DATASET RECORDS:

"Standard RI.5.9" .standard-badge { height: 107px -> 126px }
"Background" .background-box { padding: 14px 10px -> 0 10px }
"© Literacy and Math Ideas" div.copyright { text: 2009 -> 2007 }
--
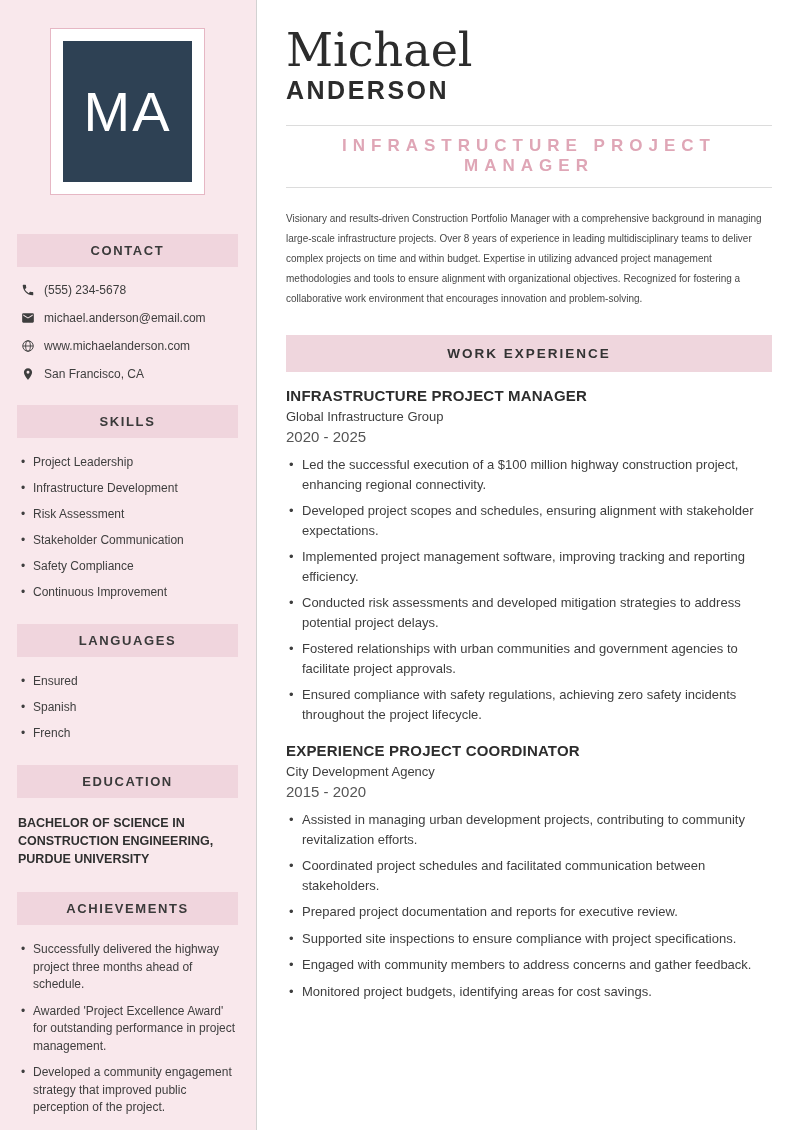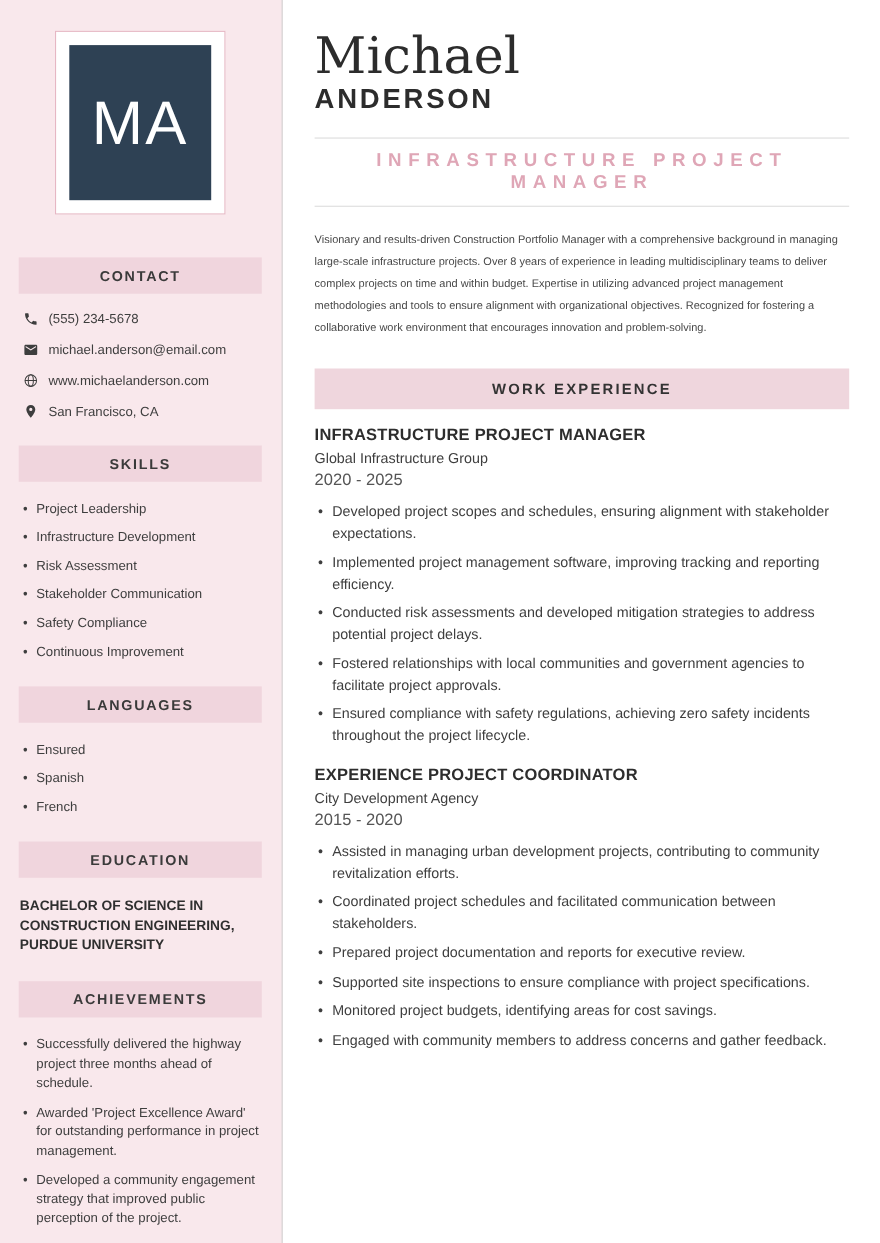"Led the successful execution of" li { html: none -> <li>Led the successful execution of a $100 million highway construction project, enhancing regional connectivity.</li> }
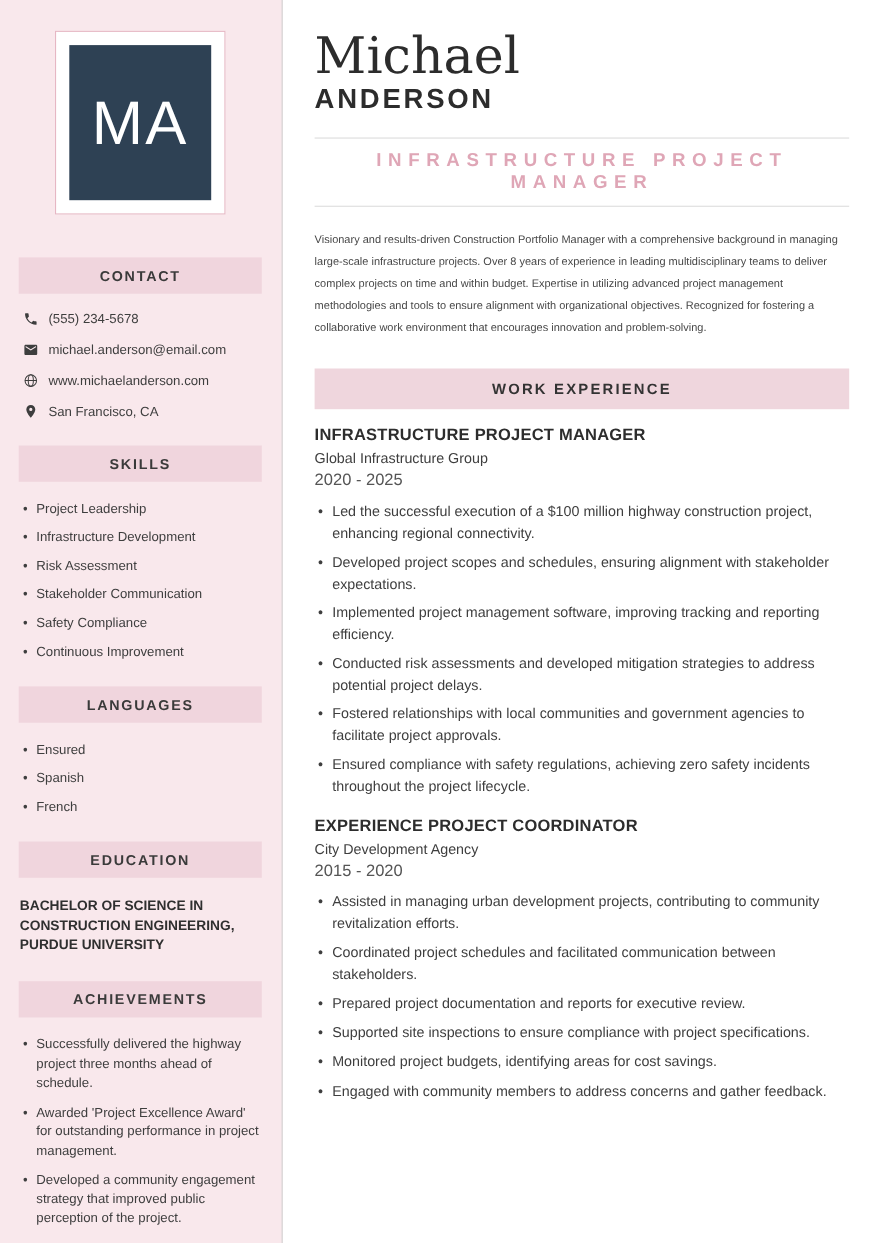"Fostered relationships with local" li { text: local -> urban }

TASK BRIEF: The reply should hold exactly the lines above, starting at the line with "html: none ->" and ending at the line with "text: local ->", and no pictures.

ANSWER BOX:
"Led the successful execution of" li { html: none -> <li>Led the successful execution of a $100 million highway construction project, enhancing regional connectivity.</li> }
"Fostered relationships with local" li { text: local -> urban }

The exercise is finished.